** Extracted text **
○ ○ ○ ○ ○ ○ ○

Luxury hotels in 3rd world countries are very different from normal hotels.
They are "hotels" in name only.

Here, luxury hotels function pretty much like castles and keeps for local
"feudal elites." What they do is not so much about providing lodging and
comfort, but providing physical security and security from sights of common
people to local rich and powerful.

You are totally right that such places are well secured, some even with
security walls, barbed wire, and armed guards. But the very fact that such
establishments tend to host "walking money bags," or people justly hated by
local populace is the reason why troubles haunt them.

That infamous Ritz Carlton in Moscow near Kremlin certainly saw over 20
murders, and god knows how many other violent crimes. A Marriott nearby fared
not much better.

○ ○ ○ ○ ○ ○ ○

Stored data entries:
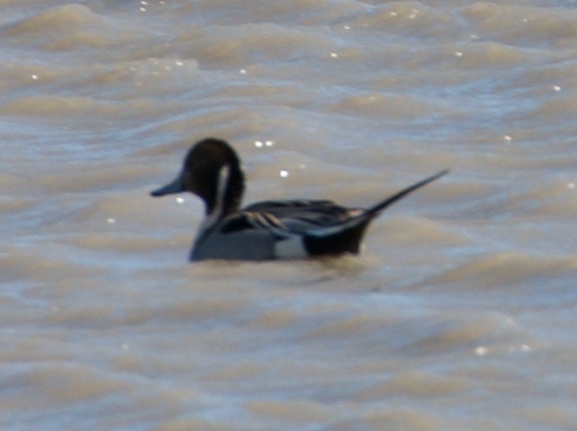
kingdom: Animalia
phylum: Chordata
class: Aves
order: Anseriformes
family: Anatidae
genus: Anas
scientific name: Anas acuta
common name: Northern pintail
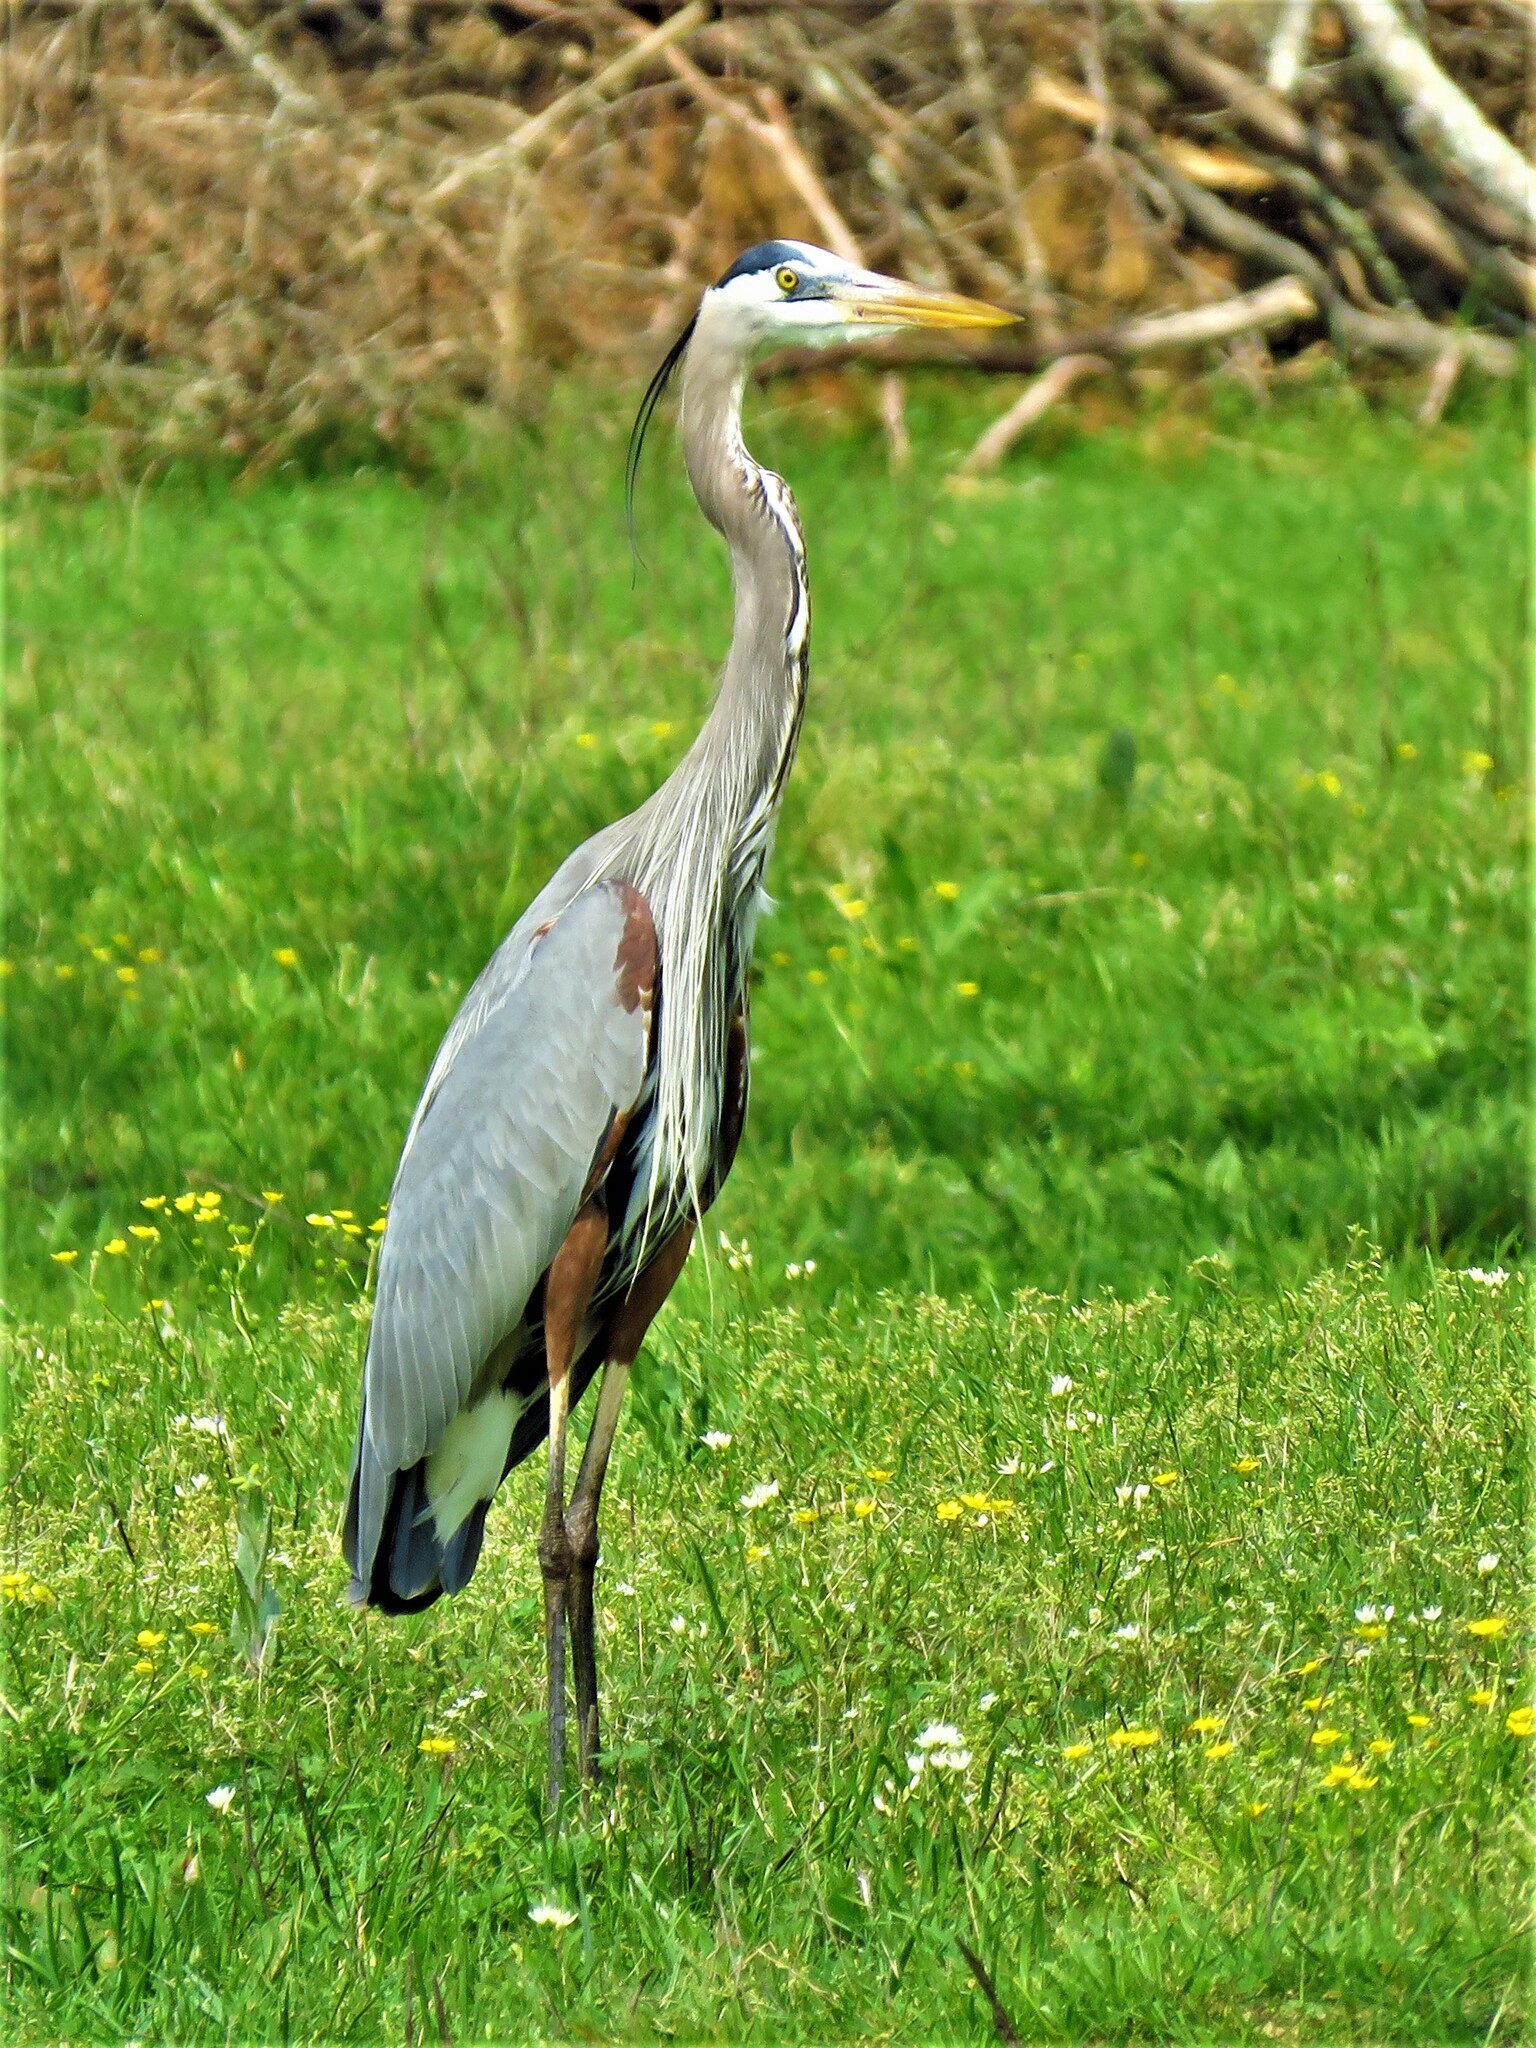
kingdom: Animalia
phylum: Chordata
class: Aves
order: Pelecaniformes
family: Ardeidae
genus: Ardea
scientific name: Ardea herodias
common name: Great blue heron
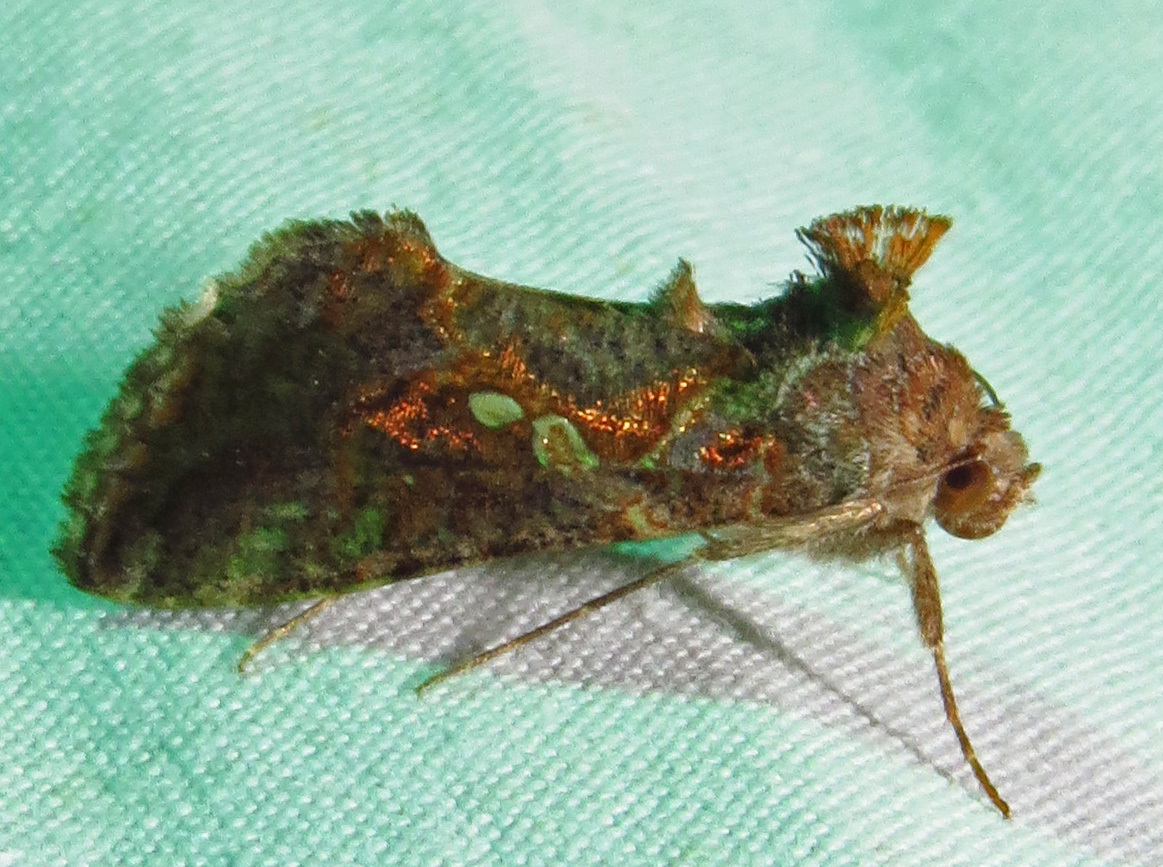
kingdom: Animalia
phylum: Arthropoda
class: Insecta
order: Lepidoptera
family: Noctuidae
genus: Chrysodeixis
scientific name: Chrysodeixis includens
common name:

○ ○ ○ ○ ○ ○ ○

** Problem set **
1) Please list the security measures that the comment on luxury hotels says some of these places have.
2) Carry on the comment about luxury hotels from the point where it stops.

** Results of the tasks **
1) Security walls, barbed wire, and armed guards.

2)
> The odds of buglary, petty crimes and those vices you listed happening is
> close to zero. This is the reason why they are attractive to expats and
> high-end clients.

Such things happen near weekly, no matter how much security is posted on
premises. This is really counterintuitive to a person from the West. How to
say that... if hotel you are staying in is the only place in the city where
burglars and pickpockets can steal anything of value, it will be targeted
invariably of the amount of deterrent
[https://www.google.com/search?q=%22presidential+suite%22+bur...](https://www.google.com/search?q=%22presidential+suite%22+burglary)